Come parte dei crimini e delle demolizioni di insediamenti, il 16 gennaio 2016, le forze israeliane hanno demolito una casa appartenente a 'Abed al-Hadi' Ali 'Abiat (40 anni), nel villaggio di Fasayil, a nord di Gerico, con il pretesto di non avere la licenza edilizia. 'Abed al-Hadi ha detto al funzionario sul campo del PCHR che le forze israeliane, accompagnate da bulldozer militari, si sono trasferite nel villaggio e hanno circondato la sua casa senza preavviso. Hanno forzatamente fatto uscire lui e i suoi figli dalla casa e poi hanno completamente demolito la casa. Ha aggiunto che la sua casa era composta da una stanza di 30 mq costruita con cemento e coperta con lastre di stagno.

In seguito, le forze israeliane si trasferirono nel villaggio di al-Nwei'amah, a nord di Gerico, dove circondarono una casa appartenente a Soliman Abu Kharbeish e la demolirono completamente. La casa era composta da 3 stanze, una cucina e un bagno.
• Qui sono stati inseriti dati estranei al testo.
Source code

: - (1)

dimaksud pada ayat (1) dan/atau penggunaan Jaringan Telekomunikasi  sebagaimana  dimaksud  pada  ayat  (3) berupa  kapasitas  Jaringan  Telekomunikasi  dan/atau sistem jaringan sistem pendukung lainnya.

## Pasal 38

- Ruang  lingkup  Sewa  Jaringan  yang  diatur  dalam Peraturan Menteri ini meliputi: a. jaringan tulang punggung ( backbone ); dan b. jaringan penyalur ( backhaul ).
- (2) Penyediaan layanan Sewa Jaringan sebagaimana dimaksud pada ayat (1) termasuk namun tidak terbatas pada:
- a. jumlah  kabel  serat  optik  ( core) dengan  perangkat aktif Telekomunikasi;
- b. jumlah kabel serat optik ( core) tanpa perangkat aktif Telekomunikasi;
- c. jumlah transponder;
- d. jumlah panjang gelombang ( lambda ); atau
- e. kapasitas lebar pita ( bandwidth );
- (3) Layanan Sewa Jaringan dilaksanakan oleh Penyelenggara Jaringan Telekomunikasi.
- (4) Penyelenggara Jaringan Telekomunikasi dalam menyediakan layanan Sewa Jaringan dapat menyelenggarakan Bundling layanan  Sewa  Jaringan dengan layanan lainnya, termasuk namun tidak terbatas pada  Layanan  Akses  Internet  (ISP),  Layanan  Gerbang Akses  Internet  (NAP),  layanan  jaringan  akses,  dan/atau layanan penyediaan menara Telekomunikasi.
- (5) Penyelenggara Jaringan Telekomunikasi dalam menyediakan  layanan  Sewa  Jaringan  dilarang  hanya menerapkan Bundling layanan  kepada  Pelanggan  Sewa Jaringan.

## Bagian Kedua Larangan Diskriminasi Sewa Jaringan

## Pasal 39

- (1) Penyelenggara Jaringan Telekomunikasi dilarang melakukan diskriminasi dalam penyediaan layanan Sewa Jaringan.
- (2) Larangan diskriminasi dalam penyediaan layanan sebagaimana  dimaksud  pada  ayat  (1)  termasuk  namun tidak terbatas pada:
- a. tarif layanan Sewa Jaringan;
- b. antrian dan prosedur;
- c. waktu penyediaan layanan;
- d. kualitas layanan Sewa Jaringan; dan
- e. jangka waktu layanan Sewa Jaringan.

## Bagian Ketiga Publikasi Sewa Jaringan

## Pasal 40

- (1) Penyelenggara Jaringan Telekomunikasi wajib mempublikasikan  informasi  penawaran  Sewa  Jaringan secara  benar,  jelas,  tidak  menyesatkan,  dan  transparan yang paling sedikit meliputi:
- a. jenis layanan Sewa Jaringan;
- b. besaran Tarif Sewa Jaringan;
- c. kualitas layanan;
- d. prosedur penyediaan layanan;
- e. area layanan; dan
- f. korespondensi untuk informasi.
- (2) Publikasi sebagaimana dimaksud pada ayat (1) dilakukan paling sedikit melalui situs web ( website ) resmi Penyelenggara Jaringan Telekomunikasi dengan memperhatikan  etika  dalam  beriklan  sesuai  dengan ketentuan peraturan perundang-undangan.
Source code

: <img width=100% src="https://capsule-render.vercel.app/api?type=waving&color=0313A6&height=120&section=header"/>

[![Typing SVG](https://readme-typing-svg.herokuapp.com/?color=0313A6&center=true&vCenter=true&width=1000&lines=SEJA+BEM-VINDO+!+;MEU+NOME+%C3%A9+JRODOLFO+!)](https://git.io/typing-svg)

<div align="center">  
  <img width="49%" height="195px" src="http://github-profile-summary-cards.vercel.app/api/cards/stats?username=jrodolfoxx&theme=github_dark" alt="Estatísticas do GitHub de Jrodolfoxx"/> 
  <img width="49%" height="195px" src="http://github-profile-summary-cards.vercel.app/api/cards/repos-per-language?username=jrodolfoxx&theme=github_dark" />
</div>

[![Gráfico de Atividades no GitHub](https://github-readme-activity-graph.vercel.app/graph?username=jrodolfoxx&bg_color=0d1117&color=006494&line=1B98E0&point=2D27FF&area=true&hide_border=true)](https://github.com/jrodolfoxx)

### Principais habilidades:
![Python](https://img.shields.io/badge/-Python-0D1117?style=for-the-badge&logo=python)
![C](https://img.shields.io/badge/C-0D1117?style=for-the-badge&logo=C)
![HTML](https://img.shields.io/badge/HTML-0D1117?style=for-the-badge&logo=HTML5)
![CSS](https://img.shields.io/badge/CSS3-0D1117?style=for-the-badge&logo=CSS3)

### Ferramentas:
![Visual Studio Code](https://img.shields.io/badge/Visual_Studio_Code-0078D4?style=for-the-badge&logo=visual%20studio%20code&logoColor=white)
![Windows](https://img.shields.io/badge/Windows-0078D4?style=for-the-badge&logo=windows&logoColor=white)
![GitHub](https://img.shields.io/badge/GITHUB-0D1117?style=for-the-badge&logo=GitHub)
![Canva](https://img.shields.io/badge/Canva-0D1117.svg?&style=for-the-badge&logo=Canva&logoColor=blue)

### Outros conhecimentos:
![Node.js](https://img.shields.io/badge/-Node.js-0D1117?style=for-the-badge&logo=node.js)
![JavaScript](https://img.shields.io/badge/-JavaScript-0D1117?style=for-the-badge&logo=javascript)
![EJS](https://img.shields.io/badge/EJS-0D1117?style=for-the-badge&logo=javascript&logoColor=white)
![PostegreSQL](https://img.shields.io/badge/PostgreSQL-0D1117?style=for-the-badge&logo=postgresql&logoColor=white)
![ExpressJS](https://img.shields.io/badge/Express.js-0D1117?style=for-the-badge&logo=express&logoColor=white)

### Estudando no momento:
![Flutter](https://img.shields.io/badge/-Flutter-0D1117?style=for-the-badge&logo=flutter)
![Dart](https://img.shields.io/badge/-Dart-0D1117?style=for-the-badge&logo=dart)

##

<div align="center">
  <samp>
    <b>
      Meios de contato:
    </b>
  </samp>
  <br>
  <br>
Come parte degli attacchi dei coloni israeliani contro i civili palestinesi e le loro proprietà, i ricercatori sul campo del PCHR hanno documentato durante il periodo di riferimento 6 attacchi compiuti dai coloni israeliani. Di conseguenza, 1200 alberi forestali sono state danneggiate, un'auto civile ha subito danni e un ricercatore di "B'tselem" ha subito ferite alla gamba sinistra e alla mano destra dopo essere stato attaccato da uno dei cani dei coloni israeliani in Um al -'Area di Omar, a est di Yata nel sud di Hebron.
 

Leggi l'intero report: http://pchrgaza.org/en/?p=11882

Informazioni sul Fronte Palestina

Per sviluppare un lavoro di classe nel sostegno alla lotta di liberazione della Palestina e degli altri popoli oppressi e aggrediti dall'imperialismo, oltre alle sterili e dannose concezioni del pacifismo e dell'equidistanza tra aggressori e aggrediti che hanno in gran parte contribuito ad affossare il movimento contro la guerra nel nostro paese negli ultimi anni, si è deciso di fondare l'organismo nazionale Fronte Palestina.

PalestinaRossa newsletter

Resta informato sulle nostre ultime news!